Il y a lieu de se demander si cette présence timide des Africains est liée au nombre limité de films produits chaque année, ce qui par conséquent réduit les chances d'entrer en lice pour la Palme. Sinon, l'autre hypothèse (mais qui n'est pas moins liée aux conditions de production) est que l'esprit et les mécanismes de production ne sont pas propices à développer un cinéma compétitif, capable de s'imposer sur la scène cinématographique.

Du reste, il est toujours peu évident de trouver des films venant de pays africains, sinon quelques titres discrets enfuis, de temps à autre, dans les sections parallèles ou quelques courts métrages. C'est dans ce sens qu'on a remarqué cette année la présence d'un Sud-africain dans la compétition officielle des courts métrages : Robin Kleinsmidt avec son film Ongeriewe. On trouvera aussi un autre court métrage, Menged de l'Éthiopien Daniel Taye Workou, seul porte drapeau du continent noir dans la Quinzaine des Réalisateurs.

Par ailleurs, les programmes parallèles ne manquent pas d'ouverture aux expressions cinématographiques africaines. Après l'Afrique du Sud et le Maroc, la section Tous les cinémas du monde a accueilli cette année la Tunisie qui a été l'un des sept pays à remplir le programme du Ponteiro.
Par contre, là où on pourra voir beaucoup de films africains c'est dans le programme du Pavillon du Cinéma du Sud. En marge des activités officielles, cet espace a vu passer pas moins d'une douzaine de longs métrages venant de Tunisie, Nigeria, Sénégal, Guinée, Afrique du Sud, Mozambique, Kenya, … Pour ne citer que quelques pays. Toujours est-il que ce lieu est plutôt un espace de promotion et de visibilité pour des cinématographies qui en manquent tellement.

De ce qui précède, il y a lieu de faire part de deux craintes. La première est qu'il existe un certain quota pour le cinéma africain en fonction des possibilités de production. La seconde est qu'il soit condamné à une existence en ghetto, à n'être visible que dans une seconde zone. Il y aura donc un cinéma pour les pauvres et un cinéma pour les autres. Pour le premier, il y a les petite ruelles, voire même les pistes difficilement praticables, pour l'autre les autoroutes.

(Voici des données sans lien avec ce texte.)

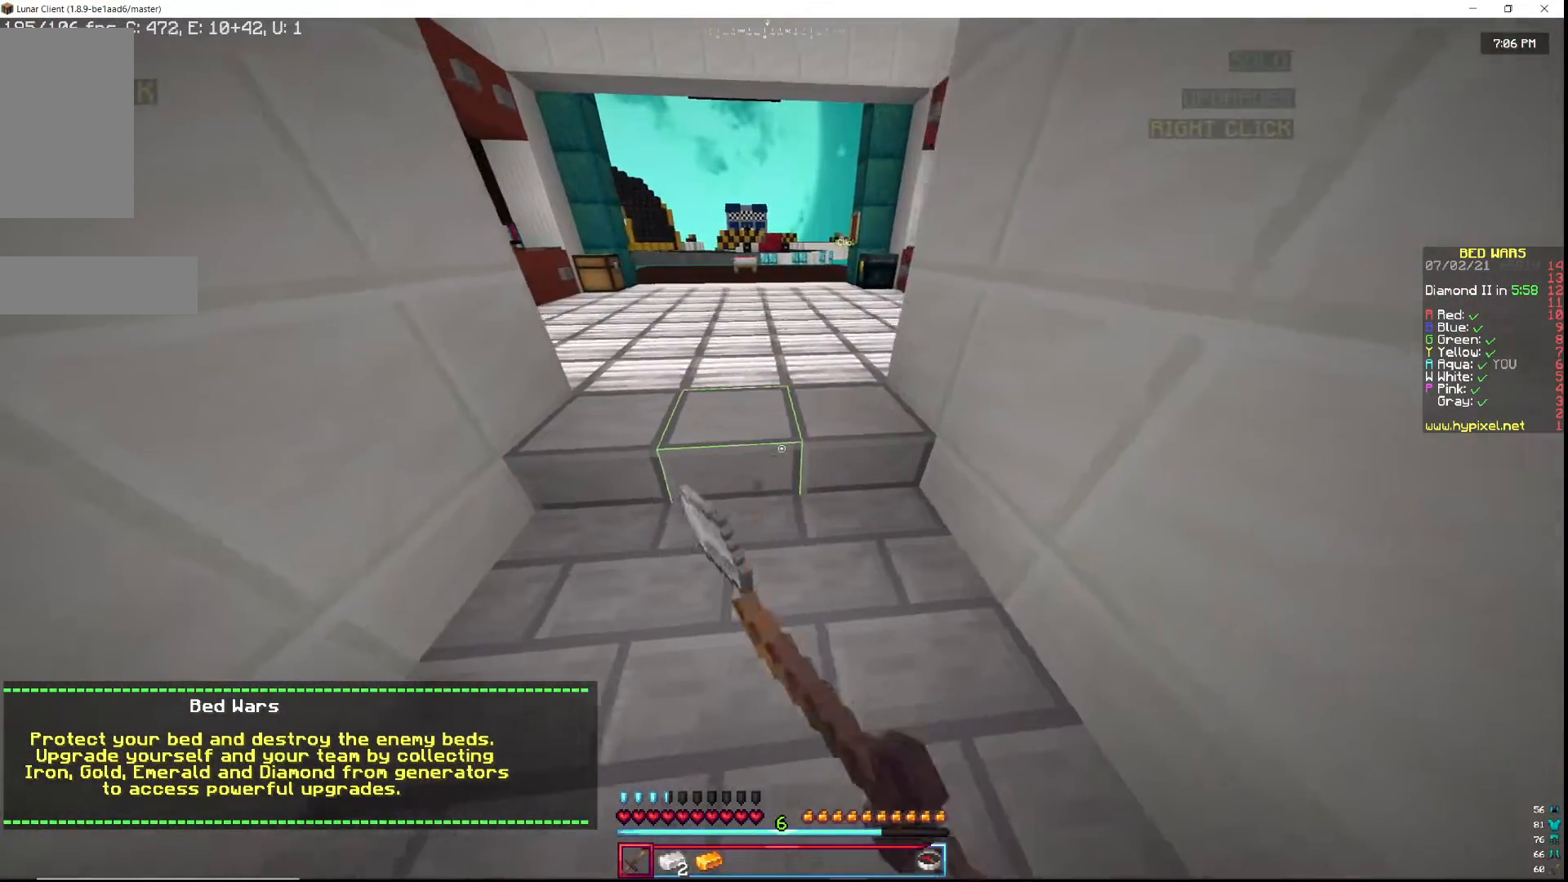
{"keys": ["d"], "mouse": [], "events": [[17, "mouse_left", "down"], [50, "d", "up"], [83, "a", "down"], [117, "mouse_left", "up"], [117, "w", "up"], [150, "d", "down"], [217, "a", "up"], [300, "a", "down"], [317, "d", "up"], [400, "a", "up"], [400, "d", "down"]]}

Le fait est que, au-delà de toutes sortes de considérations, chaque année, le Festival de Cannes donne la preuve que, malgré le joug de ce qui est appelé "sous-développement", des auteurs sont toujours capables de relever le défi contre l'indigence. Et bien que leurs œuvres ne soient que rarement en compétition et des fois en sélection officielle ou dans les sélection parallèles, ils ne manquent pas d'imposer une reconnaissance artistique dont personne ne peut contester le mérite.
Après Moolaadé par "l'Aîné des anciens" que Cannes a propulsé vers une carrière très honorable (son succès continue même jusqu'à ce jour), voici que Bamako, film d'un cinéaste de la deuxième génération, vient prendre la relève. Et d'autres suivront certainement les prochaines sessions.